Valentina showed us how she and her sisters make the traditional Venetian masks, using the centuries old method of paper-mache. First the face model is shaped in clay, before being used to make a negative mould in plaster. This is then painstakingly filled with several thin layers of absorbent paper and glue to form the mask itself. It is then painted white and ready to transform from a caterpillar to a butterfly. Or a columbine. Or a cat. Or whatever floats your boat.
This all takes a rather long time. Luckily there were several ready-to-paint masks for us to choose from so that we could get down to the business of colour and glitter straight away.
Unless like me, you suddenly feel like a rabbit in headlights, staring at a blank canvas and thinking you should really have come prepared with some design ideas already in your head. Italians are renowned for their passion, and that certainly shone through in all the creations at Peter Pan Masks. I’m British however, and passion isn’t high on our list of top traits. We’re good at things like queueing, being polite and maintaining a stiff upper lip. Nowhere in our genetic make-up does ‘designer’ make an appearance.
Whilst mum quickly found a pretty turquoise full face mask she wanted to emulate (damn, wish I’d seen that first!), I eventually chose a Casanova, or Bauta mask, typically used to express comedy. Which was surely appropriate for my attempts!
The first decision made, I sat at my workstation and gazed around desperately for creative inspiration. Fortunately Valentina came to my rescue and made some suggestions in pencil. She’s clearly done it before. Apparently asymmetry works well with the Casanova mask, and I soon had my design sketched out.
Then it was a question of colour. Being practical rather than artistic, I chose red and gold to match our studio room at home. Affectionately known as the ‘armoury music room’ due to it’s motley collection of classical instruments and tribal weapons from around the world.
Seemed as good a reason as any.
Despite my artistic failings, I loved the fact that every true Venetian mask is different. Unique art doesn’t have to cost a fortune or be found only in an art gallery! I’m a fan of anonymity too (the irony of being a blogger is not lost on me!) and being able to express myself through art on something designed to hide the face was right up my street.
I felt honoured that Valentina allowed me to use gold leaf on my Casanova, and was thankful we didn’t have more time otherwise I’d have become carried away and plastered it with feathers, jewels and all sorts of over the top embellishments.
Less is nearly always more.
By the end of the workshop I was really rather pleased with my efforts, and couldn’t possibly admit to still being slightly jealous of mum’s design. Now that would look good in our sea-themed spare room!
We left the masks with Valentina overnight for waxing and polishing, and when we returned the next day they truly looked fabulous! Mainly because we had such a good (and patient) teacher.

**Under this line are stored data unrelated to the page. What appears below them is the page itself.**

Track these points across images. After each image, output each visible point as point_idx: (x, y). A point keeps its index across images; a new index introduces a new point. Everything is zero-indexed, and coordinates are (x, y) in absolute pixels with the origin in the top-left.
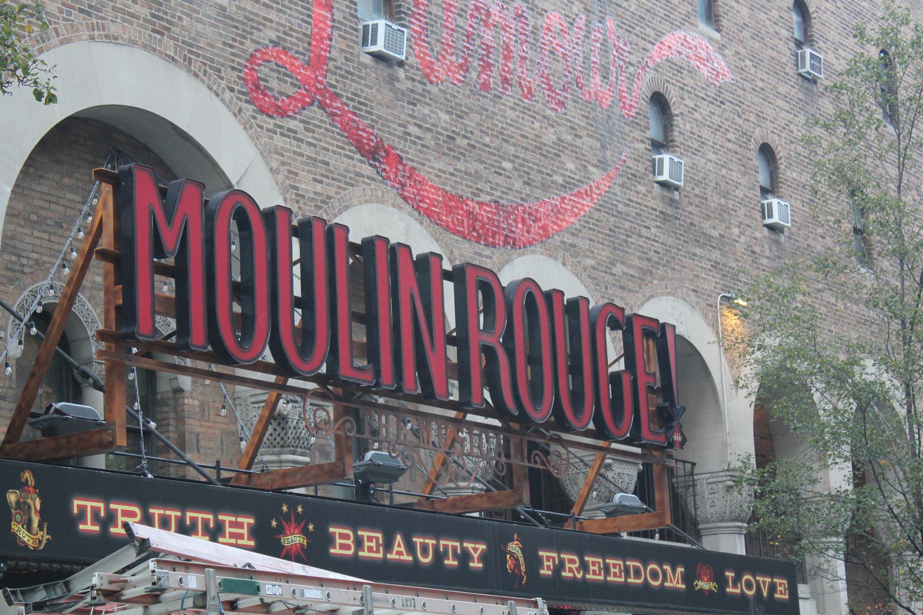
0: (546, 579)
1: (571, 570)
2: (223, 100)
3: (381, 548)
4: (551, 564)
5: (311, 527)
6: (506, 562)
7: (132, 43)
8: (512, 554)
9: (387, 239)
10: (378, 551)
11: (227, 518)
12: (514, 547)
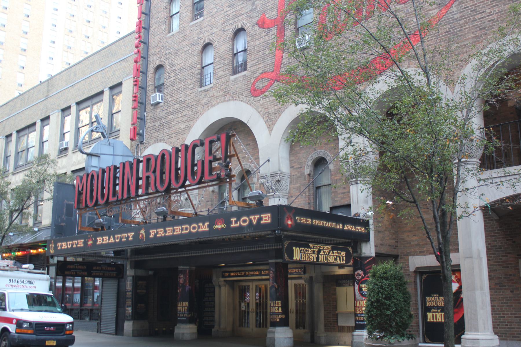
0: (152, 238)
1: (160, 234)
2: (243, 102)
7: (219, 103)
11: (79, 241)
12: (142, 232)
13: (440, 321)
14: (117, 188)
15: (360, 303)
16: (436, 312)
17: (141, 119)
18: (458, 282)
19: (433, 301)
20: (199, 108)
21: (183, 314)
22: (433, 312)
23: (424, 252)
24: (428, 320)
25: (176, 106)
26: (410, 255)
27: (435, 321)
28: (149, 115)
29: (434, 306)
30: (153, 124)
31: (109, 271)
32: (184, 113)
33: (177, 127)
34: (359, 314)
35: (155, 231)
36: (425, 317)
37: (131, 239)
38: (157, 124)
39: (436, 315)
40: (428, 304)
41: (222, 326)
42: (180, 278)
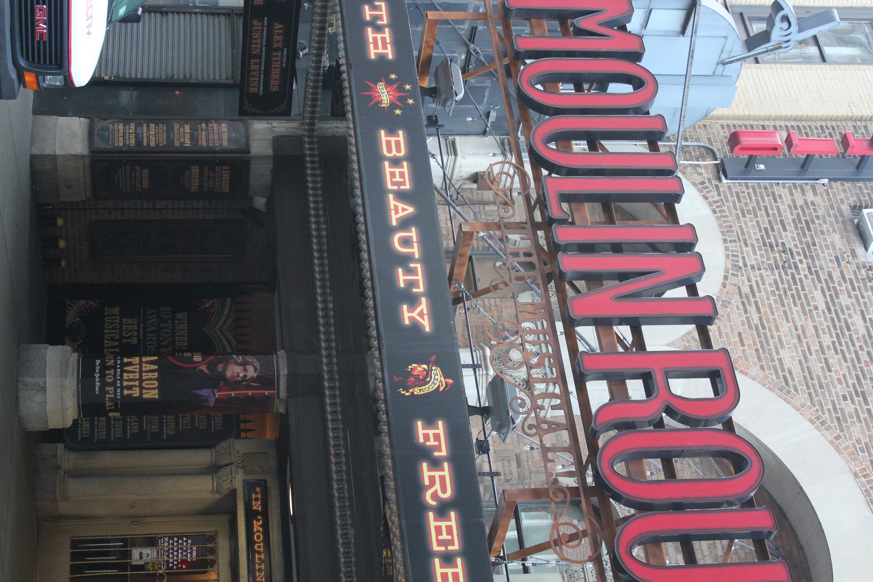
3: (396, 188)
4: (432, 443)
5: (398, 112)
6: (420, 363)
8: (428, 372)
9: (704, 269)
10: (393, 183)
14: (566, 88)
17: (806, 167)
20: (857, 431)
21: (113, 384)
25: (857, 319)
28: (818, 200)
30: (788, 217)
31: (267, 73)
32: (834, 360)
33: (785, 327)
35: (444, 453)
37: (407, 315)
38: (789, 238)
41: (74, 487)
42: (244, 364)
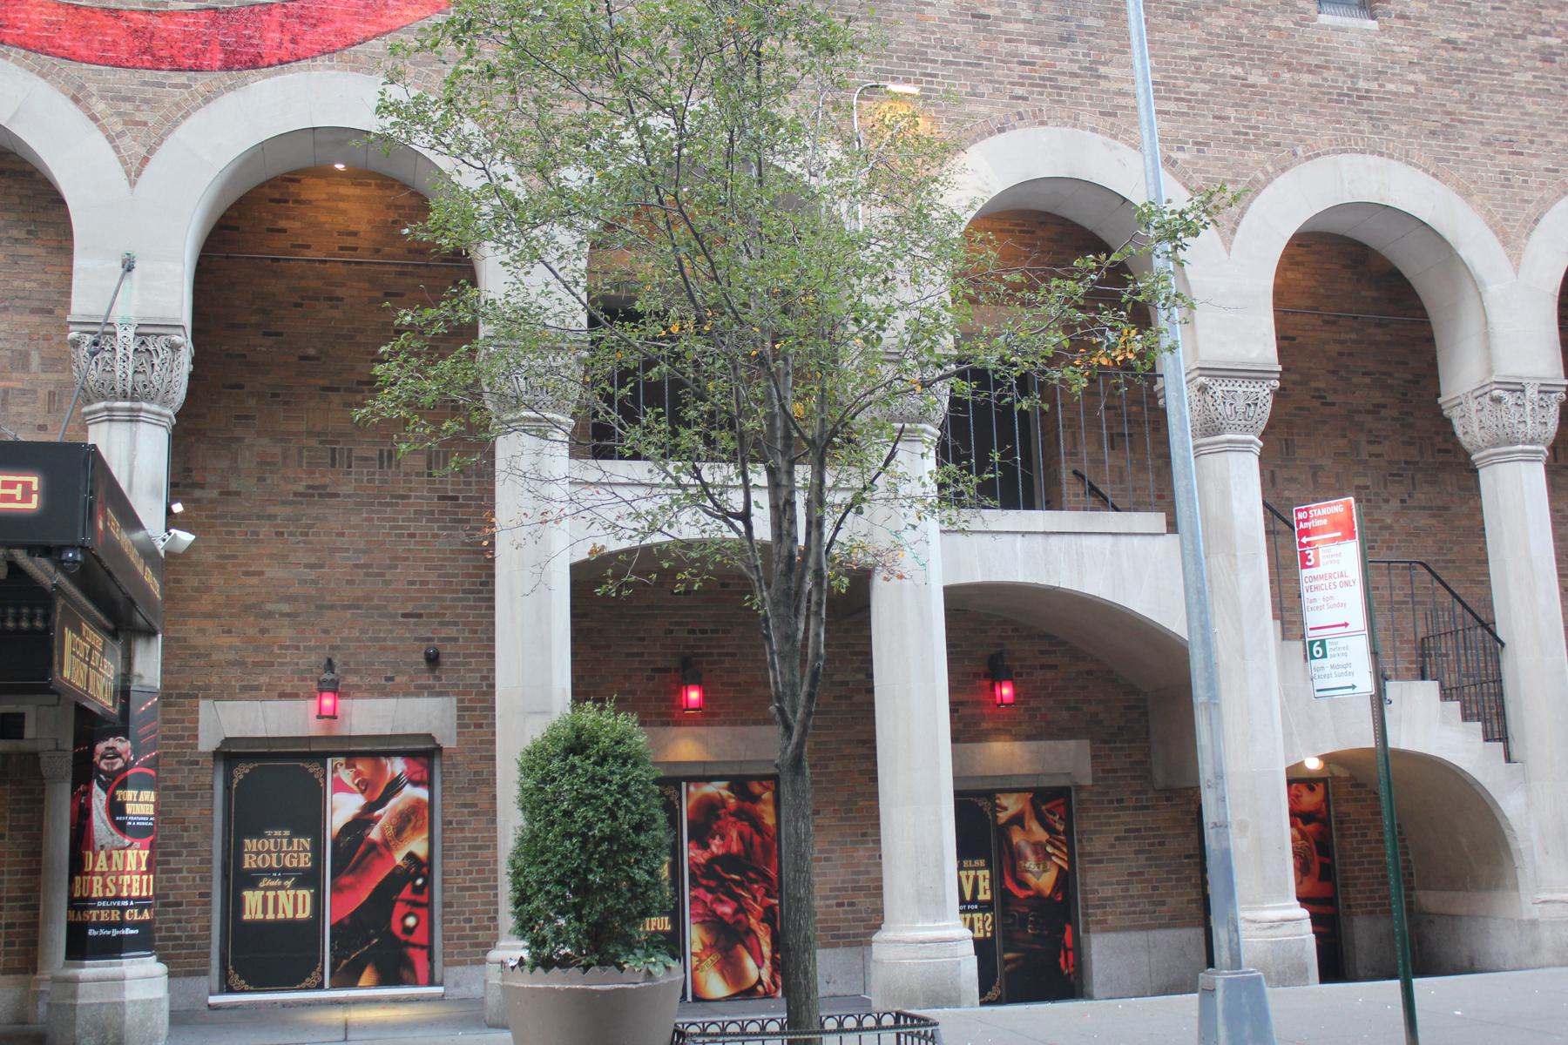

At my last masked ball (yeah, I know how to live!) I wore a cheap and tacky black feathery thing that covered my eyes and tickled my ear. Next time I shall be sporting my Casanova (it’s not just a mask for men!) and will most definitely be the belle of the ball.
Just have to persuade hubbie I need a dress to match…
Courses cost €35 per person and are for adults as well as children.
There’s only room for a maximum of 2 people per course.
All workshops are private and last about an hour, although we were there about an hour and a half and could have easily spent all afternoon there!